Yun held the position of Minister of Rites during the Imjin War.

== Family ==
- Father
  - Yun Pyŏn (1493 – 8 July 1549)
- Mother
  - Lady Hyŏn of the Palgeo Hyŏn clan (? – 1544); Yun Pyŏn's second wife
    - Grandfather - Hyŏn Yunmyŏng
- Siblings
  - Older half-brother - Yun Tamsu
  - Older half-brother - Yun Ch'unsu (1521 – ?)
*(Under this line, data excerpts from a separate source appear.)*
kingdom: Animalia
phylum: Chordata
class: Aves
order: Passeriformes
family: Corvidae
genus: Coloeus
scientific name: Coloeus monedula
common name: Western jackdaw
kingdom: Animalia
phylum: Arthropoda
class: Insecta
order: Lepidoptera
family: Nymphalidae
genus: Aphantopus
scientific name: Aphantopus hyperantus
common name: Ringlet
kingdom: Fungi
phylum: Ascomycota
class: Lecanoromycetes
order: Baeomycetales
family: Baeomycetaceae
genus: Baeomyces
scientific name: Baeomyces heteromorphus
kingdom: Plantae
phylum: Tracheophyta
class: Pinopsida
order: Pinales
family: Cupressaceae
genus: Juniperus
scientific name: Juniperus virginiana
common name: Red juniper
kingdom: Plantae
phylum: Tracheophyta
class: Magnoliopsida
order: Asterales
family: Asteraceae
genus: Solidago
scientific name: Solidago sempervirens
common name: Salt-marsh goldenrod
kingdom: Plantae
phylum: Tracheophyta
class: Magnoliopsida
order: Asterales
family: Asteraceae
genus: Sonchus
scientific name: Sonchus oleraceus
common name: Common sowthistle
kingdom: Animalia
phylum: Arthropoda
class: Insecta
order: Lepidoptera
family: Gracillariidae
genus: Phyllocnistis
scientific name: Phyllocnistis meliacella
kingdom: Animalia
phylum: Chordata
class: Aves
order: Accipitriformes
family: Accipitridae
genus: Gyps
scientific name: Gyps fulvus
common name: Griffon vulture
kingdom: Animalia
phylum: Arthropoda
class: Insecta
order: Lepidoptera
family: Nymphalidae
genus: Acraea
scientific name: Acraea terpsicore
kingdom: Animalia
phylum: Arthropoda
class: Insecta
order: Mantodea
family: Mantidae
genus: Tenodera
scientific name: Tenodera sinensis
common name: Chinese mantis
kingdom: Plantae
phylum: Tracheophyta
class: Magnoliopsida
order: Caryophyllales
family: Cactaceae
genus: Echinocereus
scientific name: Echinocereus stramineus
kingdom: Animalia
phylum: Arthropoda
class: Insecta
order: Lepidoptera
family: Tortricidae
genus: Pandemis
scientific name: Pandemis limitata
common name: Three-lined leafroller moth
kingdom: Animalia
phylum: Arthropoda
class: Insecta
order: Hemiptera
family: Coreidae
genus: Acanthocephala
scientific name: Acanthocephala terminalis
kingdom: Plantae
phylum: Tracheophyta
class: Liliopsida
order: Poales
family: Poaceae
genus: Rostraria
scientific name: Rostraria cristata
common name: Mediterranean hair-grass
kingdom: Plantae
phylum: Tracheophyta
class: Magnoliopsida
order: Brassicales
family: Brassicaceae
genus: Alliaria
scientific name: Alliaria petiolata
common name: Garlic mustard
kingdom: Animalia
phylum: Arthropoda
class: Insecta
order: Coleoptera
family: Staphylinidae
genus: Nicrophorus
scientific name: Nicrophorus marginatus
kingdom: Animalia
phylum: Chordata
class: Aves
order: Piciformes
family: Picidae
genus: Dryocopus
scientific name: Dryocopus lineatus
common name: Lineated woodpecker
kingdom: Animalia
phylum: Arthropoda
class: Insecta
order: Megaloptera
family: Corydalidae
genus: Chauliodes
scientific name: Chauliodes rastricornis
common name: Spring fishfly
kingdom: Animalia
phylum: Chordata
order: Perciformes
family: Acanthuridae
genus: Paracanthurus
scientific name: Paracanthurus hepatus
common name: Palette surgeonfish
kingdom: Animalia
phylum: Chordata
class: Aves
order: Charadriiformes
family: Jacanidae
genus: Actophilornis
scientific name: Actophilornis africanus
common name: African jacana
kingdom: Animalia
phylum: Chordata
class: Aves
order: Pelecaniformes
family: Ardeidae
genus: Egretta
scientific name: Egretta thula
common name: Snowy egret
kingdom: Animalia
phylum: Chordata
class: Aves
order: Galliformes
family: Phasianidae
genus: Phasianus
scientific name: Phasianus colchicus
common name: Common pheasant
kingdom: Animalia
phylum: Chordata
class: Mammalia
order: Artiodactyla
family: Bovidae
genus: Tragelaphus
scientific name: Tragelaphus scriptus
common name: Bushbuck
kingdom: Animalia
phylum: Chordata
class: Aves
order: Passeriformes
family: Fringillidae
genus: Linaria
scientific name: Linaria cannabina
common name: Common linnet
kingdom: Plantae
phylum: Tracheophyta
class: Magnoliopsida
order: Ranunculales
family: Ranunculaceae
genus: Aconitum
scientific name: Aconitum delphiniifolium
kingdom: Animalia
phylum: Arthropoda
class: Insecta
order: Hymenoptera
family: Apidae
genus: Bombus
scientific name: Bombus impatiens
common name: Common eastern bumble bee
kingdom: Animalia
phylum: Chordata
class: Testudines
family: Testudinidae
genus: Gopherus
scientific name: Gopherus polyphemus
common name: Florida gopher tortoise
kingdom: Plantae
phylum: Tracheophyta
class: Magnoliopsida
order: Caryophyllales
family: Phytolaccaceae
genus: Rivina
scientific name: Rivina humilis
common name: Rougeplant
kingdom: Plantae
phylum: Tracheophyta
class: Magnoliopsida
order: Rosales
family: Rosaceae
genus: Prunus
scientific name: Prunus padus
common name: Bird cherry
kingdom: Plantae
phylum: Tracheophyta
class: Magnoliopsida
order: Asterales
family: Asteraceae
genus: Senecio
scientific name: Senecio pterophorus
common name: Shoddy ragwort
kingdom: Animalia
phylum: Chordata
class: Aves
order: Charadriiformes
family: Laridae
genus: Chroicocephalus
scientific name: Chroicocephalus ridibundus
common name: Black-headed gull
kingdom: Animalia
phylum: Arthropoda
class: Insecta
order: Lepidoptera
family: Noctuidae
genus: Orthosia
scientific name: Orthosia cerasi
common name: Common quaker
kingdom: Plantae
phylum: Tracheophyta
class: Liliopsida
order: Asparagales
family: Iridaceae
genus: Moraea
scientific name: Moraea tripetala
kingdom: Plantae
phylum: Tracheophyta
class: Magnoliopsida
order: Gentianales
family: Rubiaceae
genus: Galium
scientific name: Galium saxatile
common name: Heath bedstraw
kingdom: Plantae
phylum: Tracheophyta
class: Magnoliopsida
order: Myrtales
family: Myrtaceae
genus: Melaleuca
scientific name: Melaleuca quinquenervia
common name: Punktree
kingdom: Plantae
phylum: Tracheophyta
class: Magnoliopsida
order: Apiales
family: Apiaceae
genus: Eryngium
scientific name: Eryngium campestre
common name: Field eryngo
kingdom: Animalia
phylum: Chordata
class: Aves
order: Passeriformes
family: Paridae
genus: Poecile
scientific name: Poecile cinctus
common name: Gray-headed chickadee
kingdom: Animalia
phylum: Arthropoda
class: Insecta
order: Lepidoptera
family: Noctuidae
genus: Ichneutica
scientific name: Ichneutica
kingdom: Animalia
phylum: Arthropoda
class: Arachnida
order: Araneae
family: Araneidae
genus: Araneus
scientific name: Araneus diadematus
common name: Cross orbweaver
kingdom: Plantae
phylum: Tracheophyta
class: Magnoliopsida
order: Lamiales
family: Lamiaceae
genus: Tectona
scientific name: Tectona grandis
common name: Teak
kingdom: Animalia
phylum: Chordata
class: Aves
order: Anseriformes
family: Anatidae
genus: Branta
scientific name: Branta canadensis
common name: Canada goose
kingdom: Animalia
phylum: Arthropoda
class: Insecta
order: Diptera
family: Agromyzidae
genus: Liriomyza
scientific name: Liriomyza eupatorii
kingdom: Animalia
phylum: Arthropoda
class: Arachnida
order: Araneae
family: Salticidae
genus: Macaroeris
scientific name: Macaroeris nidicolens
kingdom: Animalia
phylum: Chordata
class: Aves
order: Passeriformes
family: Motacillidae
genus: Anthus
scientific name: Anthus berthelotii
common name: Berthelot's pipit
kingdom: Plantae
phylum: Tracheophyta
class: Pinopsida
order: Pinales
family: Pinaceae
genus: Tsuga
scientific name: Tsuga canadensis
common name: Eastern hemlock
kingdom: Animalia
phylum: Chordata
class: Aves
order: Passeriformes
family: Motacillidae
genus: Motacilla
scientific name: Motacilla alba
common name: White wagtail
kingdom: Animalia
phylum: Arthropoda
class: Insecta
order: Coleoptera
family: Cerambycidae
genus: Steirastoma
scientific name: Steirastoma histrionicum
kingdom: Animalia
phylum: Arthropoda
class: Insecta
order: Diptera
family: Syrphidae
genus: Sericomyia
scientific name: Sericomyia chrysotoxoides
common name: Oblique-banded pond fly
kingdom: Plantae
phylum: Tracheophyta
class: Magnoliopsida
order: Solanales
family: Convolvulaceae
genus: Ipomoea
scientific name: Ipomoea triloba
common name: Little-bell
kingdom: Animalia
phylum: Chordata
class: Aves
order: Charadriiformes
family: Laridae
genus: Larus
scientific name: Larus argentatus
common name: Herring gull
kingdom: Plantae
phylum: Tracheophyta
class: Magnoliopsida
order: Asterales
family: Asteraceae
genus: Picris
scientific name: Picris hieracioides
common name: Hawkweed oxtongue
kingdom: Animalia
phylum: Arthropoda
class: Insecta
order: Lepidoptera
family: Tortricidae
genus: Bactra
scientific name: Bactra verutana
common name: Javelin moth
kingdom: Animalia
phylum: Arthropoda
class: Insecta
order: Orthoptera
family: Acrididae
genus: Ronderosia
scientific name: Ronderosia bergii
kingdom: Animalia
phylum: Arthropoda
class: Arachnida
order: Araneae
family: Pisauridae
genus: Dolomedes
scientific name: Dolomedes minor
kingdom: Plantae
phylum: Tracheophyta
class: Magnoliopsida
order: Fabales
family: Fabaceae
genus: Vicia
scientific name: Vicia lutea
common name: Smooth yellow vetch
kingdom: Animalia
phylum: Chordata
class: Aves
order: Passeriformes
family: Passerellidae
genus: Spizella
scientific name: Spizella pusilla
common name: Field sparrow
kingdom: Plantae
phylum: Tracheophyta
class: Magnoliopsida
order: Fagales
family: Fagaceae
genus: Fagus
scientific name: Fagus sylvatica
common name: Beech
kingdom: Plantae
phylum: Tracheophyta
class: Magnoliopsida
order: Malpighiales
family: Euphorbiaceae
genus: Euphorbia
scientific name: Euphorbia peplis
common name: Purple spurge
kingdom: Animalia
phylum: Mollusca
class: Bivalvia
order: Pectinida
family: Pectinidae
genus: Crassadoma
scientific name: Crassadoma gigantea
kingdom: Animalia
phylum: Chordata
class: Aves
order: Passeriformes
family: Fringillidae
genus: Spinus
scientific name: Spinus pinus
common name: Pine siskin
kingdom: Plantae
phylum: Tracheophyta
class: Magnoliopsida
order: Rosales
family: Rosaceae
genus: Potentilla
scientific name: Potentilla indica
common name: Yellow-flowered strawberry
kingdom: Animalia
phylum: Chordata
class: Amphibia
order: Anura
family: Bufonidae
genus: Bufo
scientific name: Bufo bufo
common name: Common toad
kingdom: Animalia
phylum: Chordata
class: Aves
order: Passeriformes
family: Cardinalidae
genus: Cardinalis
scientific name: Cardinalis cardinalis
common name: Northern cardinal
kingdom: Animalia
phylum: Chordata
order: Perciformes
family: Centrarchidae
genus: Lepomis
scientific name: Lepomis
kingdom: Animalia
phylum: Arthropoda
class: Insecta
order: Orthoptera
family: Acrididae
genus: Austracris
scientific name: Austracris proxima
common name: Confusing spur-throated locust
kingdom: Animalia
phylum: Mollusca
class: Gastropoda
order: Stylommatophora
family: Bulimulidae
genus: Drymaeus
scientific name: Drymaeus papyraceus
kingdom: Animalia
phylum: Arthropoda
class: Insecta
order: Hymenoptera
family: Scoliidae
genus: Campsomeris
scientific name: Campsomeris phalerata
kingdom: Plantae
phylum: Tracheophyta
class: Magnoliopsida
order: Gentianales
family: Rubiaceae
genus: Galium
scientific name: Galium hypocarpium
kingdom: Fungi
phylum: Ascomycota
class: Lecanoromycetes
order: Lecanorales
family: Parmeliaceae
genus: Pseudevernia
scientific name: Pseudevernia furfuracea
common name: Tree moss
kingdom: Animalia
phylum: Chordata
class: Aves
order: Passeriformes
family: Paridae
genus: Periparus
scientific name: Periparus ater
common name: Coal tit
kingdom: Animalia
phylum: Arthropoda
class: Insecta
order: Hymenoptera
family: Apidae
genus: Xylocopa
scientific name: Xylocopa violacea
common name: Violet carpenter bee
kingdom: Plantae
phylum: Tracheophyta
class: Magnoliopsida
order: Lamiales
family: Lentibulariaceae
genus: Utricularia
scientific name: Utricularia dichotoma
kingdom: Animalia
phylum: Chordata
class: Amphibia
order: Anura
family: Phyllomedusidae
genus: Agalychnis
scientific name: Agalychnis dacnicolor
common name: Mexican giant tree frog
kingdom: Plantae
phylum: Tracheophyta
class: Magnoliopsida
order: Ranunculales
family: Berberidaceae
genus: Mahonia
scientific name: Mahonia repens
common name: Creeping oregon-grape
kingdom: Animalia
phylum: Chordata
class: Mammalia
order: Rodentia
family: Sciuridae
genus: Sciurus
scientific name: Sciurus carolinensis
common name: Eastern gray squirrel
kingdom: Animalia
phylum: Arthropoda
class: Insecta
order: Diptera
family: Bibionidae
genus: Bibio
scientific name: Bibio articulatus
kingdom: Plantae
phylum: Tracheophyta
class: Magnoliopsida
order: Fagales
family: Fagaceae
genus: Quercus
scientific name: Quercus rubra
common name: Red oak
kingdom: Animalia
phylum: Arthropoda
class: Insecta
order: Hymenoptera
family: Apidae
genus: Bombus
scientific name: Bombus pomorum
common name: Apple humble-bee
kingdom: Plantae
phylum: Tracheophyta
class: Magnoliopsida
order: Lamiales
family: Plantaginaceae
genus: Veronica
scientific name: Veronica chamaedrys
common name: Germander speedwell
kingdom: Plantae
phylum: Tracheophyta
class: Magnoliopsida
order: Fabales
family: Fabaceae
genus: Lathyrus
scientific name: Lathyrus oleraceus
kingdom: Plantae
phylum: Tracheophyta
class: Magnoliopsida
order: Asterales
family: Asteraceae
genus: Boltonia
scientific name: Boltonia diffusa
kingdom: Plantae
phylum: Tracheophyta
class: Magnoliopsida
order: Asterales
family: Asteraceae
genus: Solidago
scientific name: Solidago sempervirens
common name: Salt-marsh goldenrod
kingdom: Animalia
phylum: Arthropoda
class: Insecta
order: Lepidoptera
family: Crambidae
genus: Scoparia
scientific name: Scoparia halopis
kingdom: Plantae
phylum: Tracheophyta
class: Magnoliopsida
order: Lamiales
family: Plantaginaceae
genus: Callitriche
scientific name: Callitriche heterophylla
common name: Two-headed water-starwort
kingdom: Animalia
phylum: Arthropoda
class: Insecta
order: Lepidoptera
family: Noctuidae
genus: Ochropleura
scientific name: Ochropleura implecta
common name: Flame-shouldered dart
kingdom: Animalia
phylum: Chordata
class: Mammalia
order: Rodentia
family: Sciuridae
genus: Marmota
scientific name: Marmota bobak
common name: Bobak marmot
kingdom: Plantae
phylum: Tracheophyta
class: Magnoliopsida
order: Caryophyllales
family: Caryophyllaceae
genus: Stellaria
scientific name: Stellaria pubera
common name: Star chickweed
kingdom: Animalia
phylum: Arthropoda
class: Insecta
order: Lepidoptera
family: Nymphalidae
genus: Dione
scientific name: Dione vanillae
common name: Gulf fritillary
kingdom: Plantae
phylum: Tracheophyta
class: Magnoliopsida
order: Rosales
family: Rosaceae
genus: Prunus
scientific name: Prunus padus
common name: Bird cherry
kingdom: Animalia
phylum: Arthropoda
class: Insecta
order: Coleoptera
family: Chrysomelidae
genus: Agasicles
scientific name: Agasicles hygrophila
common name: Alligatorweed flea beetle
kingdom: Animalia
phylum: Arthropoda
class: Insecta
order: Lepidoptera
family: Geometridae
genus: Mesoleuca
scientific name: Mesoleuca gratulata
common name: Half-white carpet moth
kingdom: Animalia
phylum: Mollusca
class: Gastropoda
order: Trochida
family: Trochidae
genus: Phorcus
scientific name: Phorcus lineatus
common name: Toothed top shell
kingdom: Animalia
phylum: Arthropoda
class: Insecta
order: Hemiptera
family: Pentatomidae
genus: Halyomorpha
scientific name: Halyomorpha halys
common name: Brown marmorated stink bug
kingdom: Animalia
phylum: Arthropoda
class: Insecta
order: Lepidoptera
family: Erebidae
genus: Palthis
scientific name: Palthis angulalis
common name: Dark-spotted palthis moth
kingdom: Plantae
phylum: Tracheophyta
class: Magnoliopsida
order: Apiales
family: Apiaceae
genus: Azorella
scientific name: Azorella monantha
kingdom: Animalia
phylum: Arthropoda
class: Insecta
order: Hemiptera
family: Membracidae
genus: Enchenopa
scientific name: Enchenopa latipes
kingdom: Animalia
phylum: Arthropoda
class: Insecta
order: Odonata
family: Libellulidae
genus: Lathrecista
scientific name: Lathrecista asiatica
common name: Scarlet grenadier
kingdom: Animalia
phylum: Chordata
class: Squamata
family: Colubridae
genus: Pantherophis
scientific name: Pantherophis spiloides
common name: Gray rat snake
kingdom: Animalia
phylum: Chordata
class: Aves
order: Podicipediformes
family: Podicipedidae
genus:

  - Older half-brother - Yun Kisu
  - Older half-sister - Lady Yun of the Haepyeong Yun clan
  - Older brother - Yun Tusu (1533–1601)
- Wife and children
  - Lady Cho of the Pungyang Cho clan
    - Son - Yun Hwan (1556 – ?)
    - Son - Yun Chil
    - Son - Yun Myŏng (윤명, 尹㫥)
    - Son - Yun Yu
    - Son - Yun Hwan (윤환, 尹㬇)
    - Son - Yun Min

==Popular culture==
- Portrayed by Lee Won-bal in the 2004–2005 KBS1 TV series Immortal Admiral Yi Sun-sin.